Ngomong-ngomong soal akal sehat dalam perjalanan tahun politik ini, soal akal sehat kerap diasosiasikan dengan seorang RG. Orang yang disebut sebagai ahli filsafat karena pernah diminta mengajar Filsafat di Universitas Indonesia itu menjadi ternama karena kerap menyebut kata dungu.
Kata dungu ternyata ajaib karena mampu mengontrol popularitasnya. Hingga kemudian dirinya dijuluki menjadi presiden Akal Sehat Indonesia (ASI). Gara-gara RG kemudian akal sehat menjadi perhatian, sampai sampai ada yang mengembangkan Senam Akal Sehat (SAS).

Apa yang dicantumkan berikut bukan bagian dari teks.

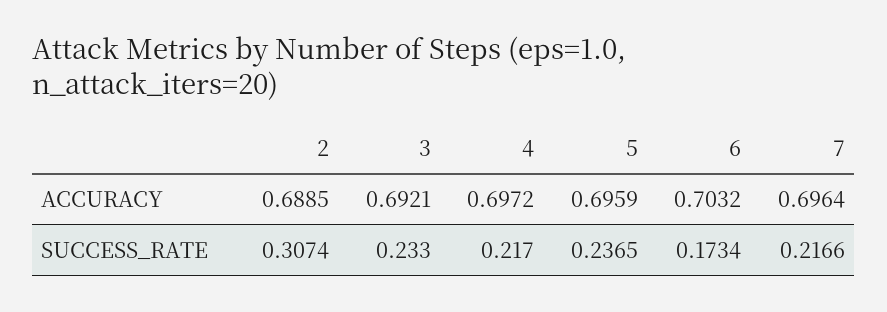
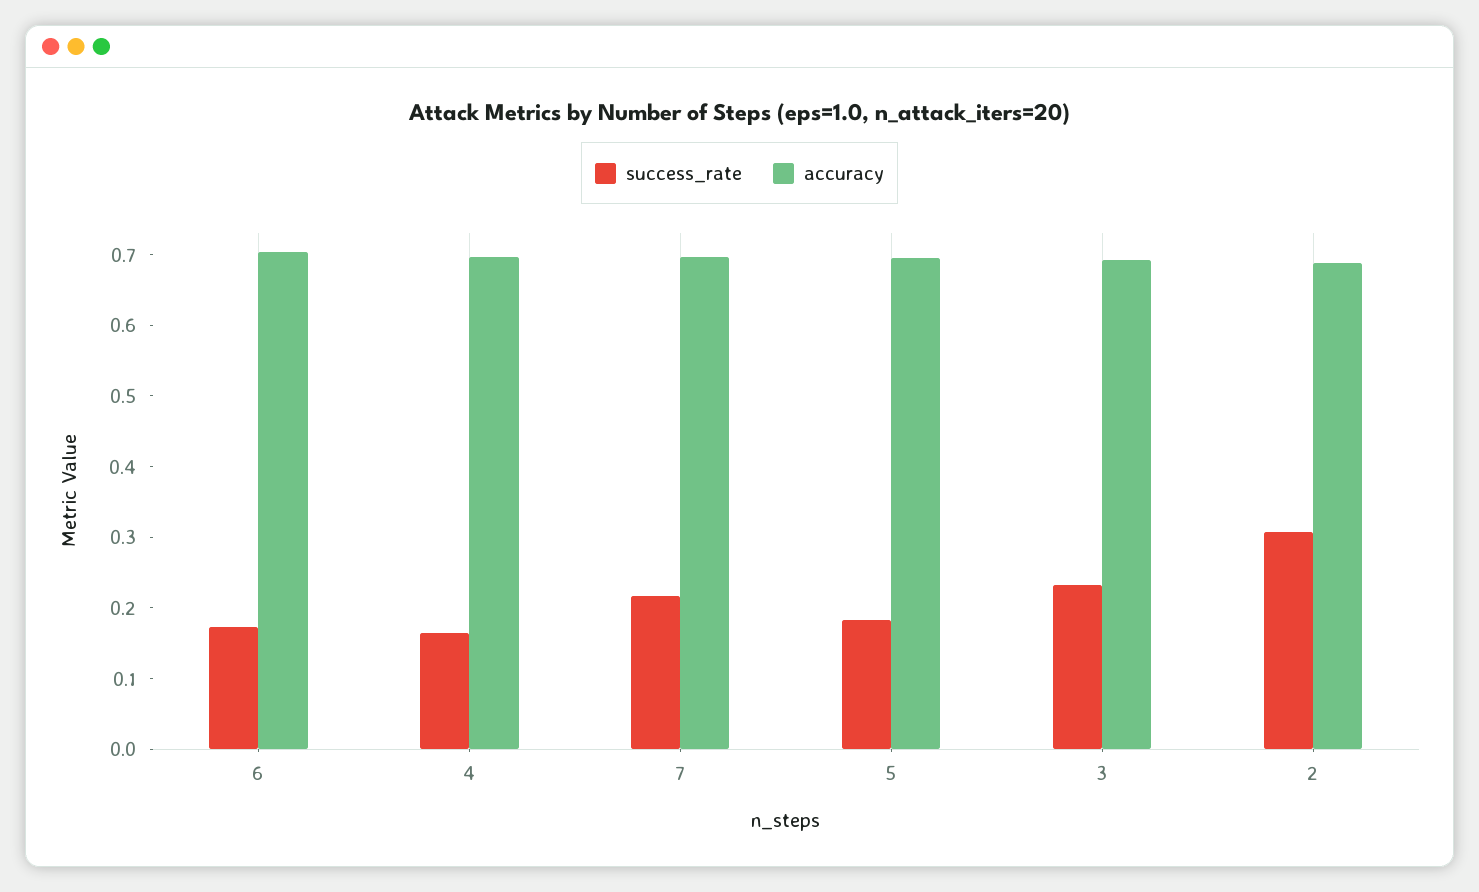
  {
    "ACCURACY": {
      "2": 0.6885,
      "3": 0.6921,
      "4": 0.6972,
      "5": 0.6959,
      "6": 0.7032,
      "7": 0.6964
    },
    "SUCCESS_RATE": {
      "2": 0.3074,
      "3": 0.233,
-     "4": 0.217,
+     "4": 0.16,
-     "5": 0.2365,
+     "5": 0.18,
      "6": 0.1734,
      "7": 0.2166
    }
  }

Kata akal bermuasal dari bahasa Arab yaitu Aql. Artinya yang berarti pengikatan atau pemahaman terhadap sesuatu. Akal juga berarti kemampuan melihat, cara memahami, menganalisa lingkungan atau sesuatu. Dengan demikian akal dekat dengan pikiran dan ingatan. Namun akal kerap juga dipandang secara negatif sebagai modus, tipu daya, muslihat dan kelicikan.
Lalu apa itu akal sehat?. Akal sehat sebagai sebuah konsep filosofis adalah kata yang jelas dan tidak ambigu. Akal sehat berarti akal yang bekerja secara logis dan secara fisik juga sehat. Akal sehat juga berhubungan dengan apa yang dipikirkan, maka disebut berakal sehat artinya berpikir secara baik-baik (sesuai moral). Maka berpikir mesum artinya tidak berakal sehat.
Lalu apa hubungan akal sehat dengan pemilu?. RG dan pendukungnya nampaknya mengartikan ber-akal sehat berarti memilih calon tertentu (salah satu dari dua calon) sebagai pilihan. Sehingga mereka yang memilih di luar calon yang didukung oleh RG dan gerbongnya adalah tidak berakal sehat.
Padahal dua orang, yang satu memilih A dan yang satunya memilih B, keduanya bisa saja dianggap berakal sehat, tapi keduanya bisa pula disebut tidak berakal sehat. Semua itu akan tergantung dari bagaimana mereka menggunakan akal atau tidak untuk menentukan pilihan.
Maka mengklaim bahwa yang memilih calon tertentu sebagai berakal sehat sementara yang memilih calon lainnya sebagai tak berakal sehat adalah cara berpikir yang tidak sehat atau cacat akal. Menganggap diri kita berakal sehat sementara orang lain tidak adalah pertanda dari gejala arogansi. Dan cara berpikir yang bernada arogan jelas bukan cara pikir yang muncul dari akal sehat.
Kita memang kerap berperilaku memakai model gagal logika. Siapa yang cepat mengatakan dirinya baik dengan mudah menuduh yang lain tidak baik. Dengan diakui berakal sehat maka kita berhak mengatakan yang lain tak berakal sehat. Karena diri kita pintar maka tak salah menyebut orang lain dungu.
Soal akal sehat, tak selamanya atau sepanjang waktu seseorang bisa mempertahankan akal sehatnya. Pada saat-saat atau kondisi tertentu bisa saja seseorang yang biasa berakal sehat tiba-tiba kehilangan akalnya. Selama seseorang waras dan sehat maka tak mungkin secara permanen kehilangan akal sehatnya.
Boleh-boleh saja seseorang atau sekelompok orang mengklaim berakal sehat dan kemudian melabeli semua yang dilakukannya dengan label akal sehat. Tetapi yang menilai apakah kita berakal sehat adalah orang lain yang juga berakal sehat. Dan selalu menganggap dirinya sebagai berakal sehat sementara orang lain di luar kelompoknya tidak berakal sehat, maka orang yang merasa berakal sehat itu sesungguhnya tak sadar kalau otaknya kerdil.